Using AI for research - A Practical Comparison of Six Popular Tools
In a nutshell
A review of six AI apps used for research reveals results ranging from “a useful starting point” to “completely misleading”
AI output should be treated as a starting point only – not accepted at face value
The results from one tool raise questions about the quality of peer-reviewed academic literature
I’ve been using the X AI app Grok regularly as a search engine substitute, to help with research and as a first-pass editor of my articles. Recently, I decided to run a simple comparison of Grok against five other popular AI tools for the purpose of conducting research.
I chose a subject I know reasonably well – the difference between raw milk intended for direct human consumption and intended for pasteurization. I asked each AI the same two questions:
What is the difference between raw milk intended for human consumption and that intended for pasteurization?
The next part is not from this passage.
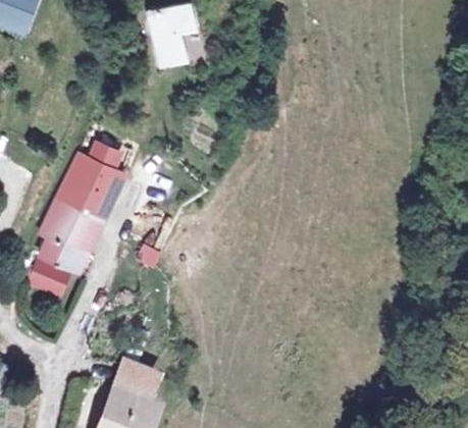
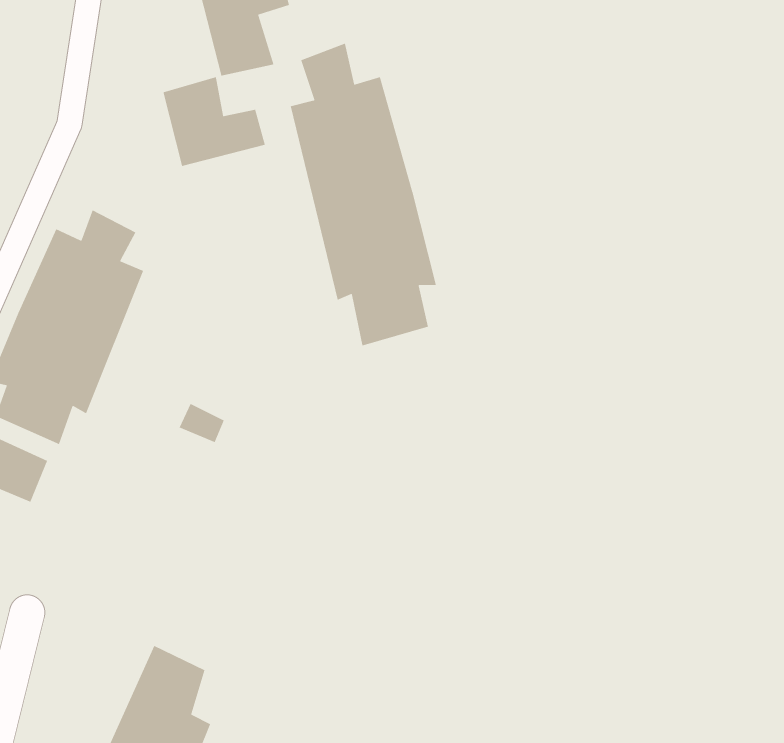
building: none -> [290,43,437,346]
building: none -> [162,76,266,167]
Differences between UK and US?
Results and recommendations are provided below.
Questions asked and answered
I’ve summarized the high-level points from each AI’s response to the first question in Table 1.
Table 1: A representative summary of answers to the main question
I was looking for clear, accurate descriptions of the practical differences plus any helpful risk-related analogies:
Grok and Perplexity - the clearest and most detailed answers
ChatGPT and Gemini - somewhat vague and “wishy-washy”
Elicit - essentially useless
Responses to the follow-up question (UK vs. US differences, in the context of the original topic) are summarized in Table 2.
Table 2: A representative summary of answers to the follow-up question
I evaluated clarity and usefulness. I also evaluated how well the AI maintained context from the first question.
Grok and Perplexity – again the most useful and comprehensive
ChatGPT - somewhat useful but a little dry and less detailed
Claude - missed an important fact - the sale and distribution of raw milk is banned in Scotland
Elicit - no use because the academic papers it drew from didn’t address the issue
Gemini – unintentionally funny - completely missed the milk context and instead described broader cultural differences between the UK and US
Overall impressions and recommendations for use
My overall impressions are summarized in Table 3.
Table 3: Overall impressions of the six AI tools
My recommendations are:
Grok and Perplexity – my two top choices – good starting points for research
ChatGPT – next best but with reservations
Gemini – I’m unlikely to use given its contextual blindness
Elicit – use only with extreme caution (discussed below)
Summary
My experience with six popular AI apps revealed a broad range of capability from genuinely useful (Grok and Perplexity) to very misleading (Elicit). Gemini provided an element of unintended humour in its quite misleading output.
I’m not completely surprised by these results. I went into the experiment with the view that AI tools are helpful but not yet fully reliable. I use Grok regularly for initial exploration of topics and as a first-pass editor, but I never accept its output without checking references and performing a third edit, respectively.
I was surprised, however, by Gemini’s lack of context and Elicit’s downright misdirection. The Elicit case is especially interesting because it relies primarily on published academic literature for its source material. When I asked the follow-up question “Did any of the cited references differentiate between raw milk intended for direct human consumption and that intended for pasteurization?”, I received the following answer:
“No, none of the cited references effectively differentiated between raw milk intended for direct human consumption and that intended for pasteurization”
Remember, Elicit’s answer to my original question (Table 1):
“The available evidence found no documented differences in production standards, handling practices, or quality parameters, between raw milk intended for human consumption and raw milk intended for pasteurization.”
This disconnect highlights an important point - the sometimes severe limitations of what gets published - or not - in peer-reviewed academic literature. Even tools designed to search scientific papers may generate overconfident first-pass conclusions when the underlying research is not well defined.
My concluding thought - AI can dramatically speed up research and idea exploration, but it is simply a powerful assistant, not an authority. Always verify and think critically.